A more difficult threat is contamination by mycoplasma, a type of bacteria so small it cannot be seen with a standard light microscope. Lacking a cell wall, mycoplasma is resistant to many common antibiotics and can alter cell function without causing visible signs of contamination. For this reason, cultures are often periodically tested for mycoplasma using specific molecular methods like PCR to ensure the integrity of experimental results.
Harvesting and Preserving Cells
When the cell population has expanded sufficiently, the culture cycle concludes in one of two ways. The first is harvesting the cells for experimental use. The cells are collected from the flask, often using the same detachment method as in passaging, and can then be used for a wide range of downstream applications, such as extracting DNA or analyzing protein expression.

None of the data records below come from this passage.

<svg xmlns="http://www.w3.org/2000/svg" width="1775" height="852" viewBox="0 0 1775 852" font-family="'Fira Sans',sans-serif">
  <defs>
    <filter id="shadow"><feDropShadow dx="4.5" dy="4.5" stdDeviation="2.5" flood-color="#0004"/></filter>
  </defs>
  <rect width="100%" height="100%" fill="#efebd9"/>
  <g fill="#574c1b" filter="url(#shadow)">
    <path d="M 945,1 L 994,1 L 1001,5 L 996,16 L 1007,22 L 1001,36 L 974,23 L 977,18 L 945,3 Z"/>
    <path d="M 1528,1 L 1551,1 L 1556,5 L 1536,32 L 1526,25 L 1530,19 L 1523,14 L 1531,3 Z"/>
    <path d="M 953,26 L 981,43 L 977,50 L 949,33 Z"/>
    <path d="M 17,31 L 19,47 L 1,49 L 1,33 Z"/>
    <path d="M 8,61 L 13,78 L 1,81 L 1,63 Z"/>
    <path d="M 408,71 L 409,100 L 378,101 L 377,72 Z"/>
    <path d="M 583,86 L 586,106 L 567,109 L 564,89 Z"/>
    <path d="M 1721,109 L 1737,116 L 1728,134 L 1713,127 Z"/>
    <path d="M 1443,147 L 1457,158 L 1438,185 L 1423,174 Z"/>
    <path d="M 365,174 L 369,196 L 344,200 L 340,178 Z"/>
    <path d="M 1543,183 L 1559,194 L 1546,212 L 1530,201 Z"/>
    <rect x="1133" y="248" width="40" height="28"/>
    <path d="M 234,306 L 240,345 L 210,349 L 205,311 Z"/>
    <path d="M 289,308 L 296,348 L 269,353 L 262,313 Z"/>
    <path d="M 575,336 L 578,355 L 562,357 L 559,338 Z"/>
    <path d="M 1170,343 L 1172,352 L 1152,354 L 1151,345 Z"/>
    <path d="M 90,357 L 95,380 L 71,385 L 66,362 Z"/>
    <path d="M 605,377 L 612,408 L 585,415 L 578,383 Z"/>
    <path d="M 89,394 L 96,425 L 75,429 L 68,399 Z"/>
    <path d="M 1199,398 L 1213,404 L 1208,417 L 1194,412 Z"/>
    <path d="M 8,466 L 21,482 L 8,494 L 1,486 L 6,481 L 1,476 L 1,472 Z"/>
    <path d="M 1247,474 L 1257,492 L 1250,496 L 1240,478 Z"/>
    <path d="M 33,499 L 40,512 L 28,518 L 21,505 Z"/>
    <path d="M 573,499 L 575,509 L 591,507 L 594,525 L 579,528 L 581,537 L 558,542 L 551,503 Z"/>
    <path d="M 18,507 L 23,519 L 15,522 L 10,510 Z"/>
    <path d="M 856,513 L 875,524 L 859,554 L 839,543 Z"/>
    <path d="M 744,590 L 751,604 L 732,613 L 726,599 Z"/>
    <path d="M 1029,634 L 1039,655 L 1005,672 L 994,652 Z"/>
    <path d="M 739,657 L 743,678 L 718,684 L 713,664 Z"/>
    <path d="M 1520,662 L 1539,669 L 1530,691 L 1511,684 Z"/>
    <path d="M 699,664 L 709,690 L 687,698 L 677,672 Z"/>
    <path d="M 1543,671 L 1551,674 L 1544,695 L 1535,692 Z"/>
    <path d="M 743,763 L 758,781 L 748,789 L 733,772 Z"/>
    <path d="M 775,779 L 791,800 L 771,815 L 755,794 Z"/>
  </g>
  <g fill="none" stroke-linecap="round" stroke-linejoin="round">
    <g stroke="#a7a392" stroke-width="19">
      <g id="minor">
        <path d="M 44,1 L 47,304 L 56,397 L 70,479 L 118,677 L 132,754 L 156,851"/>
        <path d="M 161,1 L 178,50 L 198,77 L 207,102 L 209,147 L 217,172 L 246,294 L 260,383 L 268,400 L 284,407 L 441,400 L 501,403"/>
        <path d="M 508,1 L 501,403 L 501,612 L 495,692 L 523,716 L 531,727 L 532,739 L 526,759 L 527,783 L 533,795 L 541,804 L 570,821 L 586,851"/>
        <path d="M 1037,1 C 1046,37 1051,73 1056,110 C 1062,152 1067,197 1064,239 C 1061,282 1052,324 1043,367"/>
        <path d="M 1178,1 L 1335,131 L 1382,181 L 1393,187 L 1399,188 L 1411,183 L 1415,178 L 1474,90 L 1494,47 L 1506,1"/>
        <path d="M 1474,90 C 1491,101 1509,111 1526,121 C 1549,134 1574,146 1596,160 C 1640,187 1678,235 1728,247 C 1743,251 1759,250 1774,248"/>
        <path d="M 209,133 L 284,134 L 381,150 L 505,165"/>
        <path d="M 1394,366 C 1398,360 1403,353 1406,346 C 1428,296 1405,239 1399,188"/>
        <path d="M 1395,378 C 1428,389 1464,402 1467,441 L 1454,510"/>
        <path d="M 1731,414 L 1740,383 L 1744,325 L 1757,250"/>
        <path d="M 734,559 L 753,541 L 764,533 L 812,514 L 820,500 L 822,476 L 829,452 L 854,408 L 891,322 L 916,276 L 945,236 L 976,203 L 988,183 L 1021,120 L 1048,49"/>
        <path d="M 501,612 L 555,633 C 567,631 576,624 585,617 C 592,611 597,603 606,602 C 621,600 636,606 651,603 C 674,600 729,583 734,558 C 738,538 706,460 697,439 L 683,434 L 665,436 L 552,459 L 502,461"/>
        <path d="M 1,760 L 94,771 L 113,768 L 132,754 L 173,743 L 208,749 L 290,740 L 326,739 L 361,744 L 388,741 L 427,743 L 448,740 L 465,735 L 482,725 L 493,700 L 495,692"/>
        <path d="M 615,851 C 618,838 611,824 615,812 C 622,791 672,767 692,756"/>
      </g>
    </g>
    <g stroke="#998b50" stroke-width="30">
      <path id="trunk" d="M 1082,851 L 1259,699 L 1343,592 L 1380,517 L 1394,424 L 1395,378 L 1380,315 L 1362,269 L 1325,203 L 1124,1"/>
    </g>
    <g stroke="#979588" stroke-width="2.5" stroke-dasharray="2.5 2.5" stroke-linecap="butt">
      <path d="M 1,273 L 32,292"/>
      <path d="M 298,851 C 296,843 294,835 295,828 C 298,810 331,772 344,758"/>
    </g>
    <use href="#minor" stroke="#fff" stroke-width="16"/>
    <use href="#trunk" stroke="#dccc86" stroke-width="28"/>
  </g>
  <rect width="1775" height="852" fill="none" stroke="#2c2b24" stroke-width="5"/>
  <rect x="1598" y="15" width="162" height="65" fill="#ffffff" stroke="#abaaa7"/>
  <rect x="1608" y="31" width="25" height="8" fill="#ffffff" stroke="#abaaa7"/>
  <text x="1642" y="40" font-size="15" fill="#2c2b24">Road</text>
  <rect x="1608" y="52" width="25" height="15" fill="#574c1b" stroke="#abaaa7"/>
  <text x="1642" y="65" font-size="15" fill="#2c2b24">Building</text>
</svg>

The second endpoint is cryopreservation, which is the process of freezing cells for long-term storage. After being collected, the cells are resuspended in a special cryoprotectant medium. This medium contains a substance like dimethyl sulfoxide (DMSO) or glycerol, which prevents damaging ice crystals from forming inside the cells during the freezing process.
The vials containing the cell suspension are placed in a controlled-rate freezing container and slowly cooled to -80°C before being transferred to liquid nitrogen. This process creates a cell bank, a frozen stock of cells that can be thawed and cultured again. This practice ensures a consistent and reliable source of cells, preserving the cell line’s characteristics for future experiments.